いてもいなくても迷惑なんて……わたしはいったい、どうすればいいの?」
吐き出された悩み。僕はすうっと息を吸って、それから吐き出して。
「なんだ、そんなことだったんだ」
「そんな……こと、って」
信じられないものを見たような目で、マーキュリーは声を震わせる。
「ちょ、ソーヤ」
「だって、みんなだってあるでしょ? ……出来ないこと、劣ってることの一つや二つくらい」
室内を見渡すと、クリスはドヤ顔をしようとして口端をピクピクさせているし、アリアは俯いて固まっていた。
「で、でも、ソーヤくんには——」
反論しようとするマーキュリーに、僕は力なく笑って。
「——なんで僕が魔法学校にいると思う?」
「え、魔法が使えるからじゃ……」
「……なんで『冒険者学校に行く選択肢がなかった』と思う?」
「なんで、って……もしかして」
「そう、僕は体力がほとんどないんだよ」
僕の告白に、マーキュリーは口をあぐあぐさせて。
「じゃ、じゃあ、さっきわたしを抱っこしたのって……」
「魔法で支えを作ってた。僕の腕だと簡単に折れちゃうからね」
ニコっと笑う僕。クリスはため息をついた。
「剣を振れないって聞いて察してはいたけどね……どのくらいなの?」
「魔法を縛ったらクリスどころかアリアにも殴り飛ばされるんじゃないかな。マーキュリーは言わずもがなだ」
「もやし過ぎません……?」
ドン引きするアリアをよそに、僕はマーキュリーに手を伸ばした。
「僕だって、全知全能の神様なんかじゃないよ。他の人より出来ないことがあったっていいし……それをいなくなる言い訳や嫌われる理由になんてしてほしくない」
そのまま彼女の頭をゆっくりと撫でる。
「ひゃっ」
「さっき、君はみんな君のことを嫌ってる、なんて言ってたよね。実際、そんなことないのに」
そして彼女に目線を合わせ、目を細めた。
「僕が君をこんなにも愛してるのが、その一番の証拠だ」
マーキュリーは目を丸くして、その頬を涙が伝った。
……自分が何を言っているのかはわかっている。でも、もう止められやしなかった。
「僕はみんなが好きだ。これが、ライクなのかラブなのかは、わからないけど……けど、僕は、愛してる。クリスも、アリアも……そして、マーキュリーも」
優劣はなく、ただ三人全員が……僕にとって、特別な存在だった。
これは本心以外の何物でもなくて。
「だから……マーキュリー。君だけが嫌われてるなんて、そんなわけない。……僕は、君が大好きなんだから」
言って、僕は彼女を抱きしめた。
肩が濡れていくのを感じる。腕の中の温もりは、わずかに震えながら嗚咽を漏らしていた。
*
「……ねぇ、マーキュリー? なんかソーヤにべったりしすぎじゃない?」
観覧車を出たあと、僕らは食事でもしようと歩いていた、のだが。
「ちょっと歩きにくいかなぁ」
マーキュリーは僕の腕にしがみついていた。
「だっこ、してもいいんだよ?」
「マーキュリーさん? 落ち着きましょう? ね? ソーヤさんは逃げるわけじゃありませんし——」
「やーだ! ……安心できる場所を、離したくないの」
彼女は頬を膨らまし。
「あはは……嬉しいけど……なんだろう、周囲からの視線が痛い」
なんか周りからヒソヒソ噂されてるのが聞こえる。……いまあの子供、僕らを指さして「おんなのこかっぷるだー」って言おうとして口ふさがれてなかった?

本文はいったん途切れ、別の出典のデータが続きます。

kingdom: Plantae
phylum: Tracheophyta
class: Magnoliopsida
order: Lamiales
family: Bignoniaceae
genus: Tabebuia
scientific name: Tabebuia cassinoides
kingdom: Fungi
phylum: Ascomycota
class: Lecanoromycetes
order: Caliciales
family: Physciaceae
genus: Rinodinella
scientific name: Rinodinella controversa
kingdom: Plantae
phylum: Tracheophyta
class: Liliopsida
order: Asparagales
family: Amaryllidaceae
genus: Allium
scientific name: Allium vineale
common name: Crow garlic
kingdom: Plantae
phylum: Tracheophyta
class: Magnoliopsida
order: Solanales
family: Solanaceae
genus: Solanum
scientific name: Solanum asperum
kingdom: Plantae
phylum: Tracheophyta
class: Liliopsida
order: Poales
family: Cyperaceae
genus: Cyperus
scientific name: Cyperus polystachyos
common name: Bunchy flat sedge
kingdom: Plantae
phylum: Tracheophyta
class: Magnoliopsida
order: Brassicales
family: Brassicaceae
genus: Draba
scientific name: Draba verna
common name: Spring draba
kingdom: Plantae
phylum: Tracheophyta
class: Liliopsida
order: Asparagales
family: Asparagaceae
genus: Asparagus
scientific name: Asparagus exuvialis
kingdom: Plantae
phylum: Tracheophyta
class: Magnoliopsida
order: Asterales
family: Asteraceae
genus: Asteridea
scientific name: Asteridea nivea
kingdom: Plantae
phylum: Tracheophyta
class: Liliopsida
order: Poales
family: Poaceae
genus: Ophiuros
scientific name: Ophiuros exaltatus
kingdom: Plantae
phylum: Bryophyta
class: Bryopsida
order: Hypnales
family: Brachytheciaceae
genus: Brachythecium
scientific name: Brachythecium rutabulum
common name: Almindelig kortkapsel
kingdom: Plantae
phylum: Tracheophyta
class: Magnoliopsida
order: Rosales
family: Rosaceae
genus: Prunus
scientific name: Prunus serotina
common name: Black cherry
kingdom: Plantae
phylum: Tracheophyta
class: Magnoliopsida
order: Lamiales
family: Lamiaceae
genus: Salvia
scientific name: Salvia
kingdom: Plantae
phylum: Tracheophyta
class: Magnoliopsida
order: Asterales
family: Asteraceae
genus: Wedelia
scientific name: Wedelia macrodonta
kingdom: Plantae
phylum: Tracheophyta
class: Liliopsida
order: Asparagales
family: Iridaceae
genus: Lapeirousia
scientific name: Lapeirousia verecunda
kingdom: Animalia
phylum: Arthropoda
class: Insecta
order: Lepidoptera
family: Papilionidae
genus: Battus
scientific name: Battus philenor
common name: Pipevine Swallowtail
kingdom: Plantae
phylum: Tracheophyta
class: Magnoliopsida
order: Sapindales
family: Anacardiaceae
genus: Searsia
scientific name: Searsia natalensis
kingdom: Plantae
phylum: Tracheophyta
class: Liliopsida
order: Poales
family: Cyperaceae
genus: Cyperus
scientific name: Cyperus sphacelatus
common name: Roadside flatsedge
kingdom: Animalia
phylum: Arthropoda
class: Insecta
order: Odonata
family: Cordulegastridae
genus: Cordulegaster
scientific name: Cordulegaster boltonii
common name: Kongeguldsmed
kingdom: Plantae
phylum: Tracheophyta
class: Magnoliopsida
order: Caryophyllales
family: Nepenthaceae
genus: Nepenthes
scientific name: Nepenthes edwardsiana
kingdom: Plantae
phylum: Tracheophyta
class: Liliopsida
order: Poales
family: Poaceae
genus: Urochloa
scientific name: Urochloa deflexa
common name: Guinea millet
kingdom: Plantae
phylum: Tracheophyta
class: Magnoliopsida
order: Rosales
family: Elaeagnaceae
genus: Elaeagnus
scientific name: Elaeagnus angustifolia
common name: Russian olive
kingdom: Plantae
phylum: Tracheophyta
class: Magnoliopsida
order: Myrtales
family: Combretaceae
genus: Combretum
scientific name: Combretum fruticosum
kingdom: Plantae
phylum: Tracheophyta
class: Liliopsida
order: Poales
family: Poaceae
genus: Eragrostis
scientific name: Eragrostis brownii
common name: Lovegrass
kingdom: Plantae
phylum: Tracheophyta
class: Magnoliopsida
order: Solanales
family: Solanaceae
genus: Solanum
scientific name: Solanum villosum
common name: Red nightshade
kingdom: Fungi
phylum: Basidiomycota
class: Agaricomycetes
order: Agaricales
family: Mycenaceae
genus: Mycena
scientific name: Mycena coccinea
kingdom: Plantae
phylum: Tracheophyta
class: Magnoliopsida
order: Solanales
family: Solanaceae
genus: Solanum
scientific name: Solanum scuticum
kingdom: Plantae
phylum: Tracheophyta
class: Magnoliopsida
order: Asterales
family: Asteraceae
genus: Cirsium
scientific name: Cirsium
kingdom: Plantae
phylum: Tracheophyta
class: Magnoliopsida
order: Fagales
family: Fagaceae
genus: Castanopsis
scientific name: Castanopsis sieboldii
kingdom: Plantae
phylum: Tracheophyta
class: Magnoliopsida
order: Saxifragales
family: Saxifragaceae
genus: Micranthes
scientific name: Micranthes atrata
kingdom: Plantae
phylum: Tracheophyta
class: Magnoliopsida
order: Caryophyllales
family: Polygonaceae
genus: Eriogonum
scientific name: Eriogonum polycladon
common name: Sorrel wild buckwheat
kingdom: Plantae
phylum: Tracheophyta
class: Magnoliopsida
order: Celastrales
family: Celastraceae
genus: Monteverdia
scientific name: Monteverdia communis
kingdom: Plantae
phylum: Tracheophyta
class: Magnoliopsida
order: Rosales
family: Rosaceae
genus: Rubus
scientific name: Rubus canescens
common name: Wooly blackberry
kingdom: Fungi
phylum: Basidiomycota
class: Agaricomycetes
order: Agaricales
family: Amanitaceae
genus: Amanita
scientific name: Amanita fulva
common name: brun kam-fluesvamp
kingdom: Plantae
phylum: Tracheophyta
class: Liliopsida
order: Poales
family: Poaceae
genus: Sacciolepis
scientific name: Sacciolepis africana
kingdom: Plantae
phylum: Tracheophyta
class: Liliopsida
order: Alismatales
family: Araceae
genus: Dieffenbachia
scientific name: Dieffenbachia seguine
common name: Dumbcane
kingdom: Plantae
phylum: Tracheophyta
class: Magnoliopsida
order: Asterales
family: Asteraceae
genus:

「……クリスさんクリスさん。さっきしれっと『私達全員に』告ってませんでしたかこの人」
「そうねアリア。さすがに聞き間違いだとは思うけど——」
後ろでヒソヒソ二人が話してるのを聞いて、僕は振り向いた。
「どうしたの、ふたりとも」
「えっとぉ……私達も愛してるって言ったのは、聞き間違いで」
「そんなわけないでしょ。……大好きだよ、クリス。アリア」
二人はみるみるうちに顔を赤くした。
「バカッ! バカ、ばか……っ、こういうのは……その、寮で言って……」
「そそそ、そうですよぉぅ! だから、えっとぉ……」
しどろもどろになった二人に、キョトンとする僕。なにか変なこと言ったかな。
その様子を見つつ、マーキュリーは一段と僕の腕を抱きとめた。
「じゃあ、ソーヤくんひとりじめだっ」
その、胸があたってるんですが。
「マーキュリーさん! 『あててんのよ』って何をですかぁ!」
アリアの珍しいツッコミに、マーキュリーは「じょーだん。みんなで幸せになろうよ。……わたしだけが幸せなんて、わたし自身が許せそうにないから」なんて笑う。
けど、そんな言葉とは裏腹に彼女は僕の腕を強く抱きしめたままで。
彼女はえへへと笑って告げたのだった。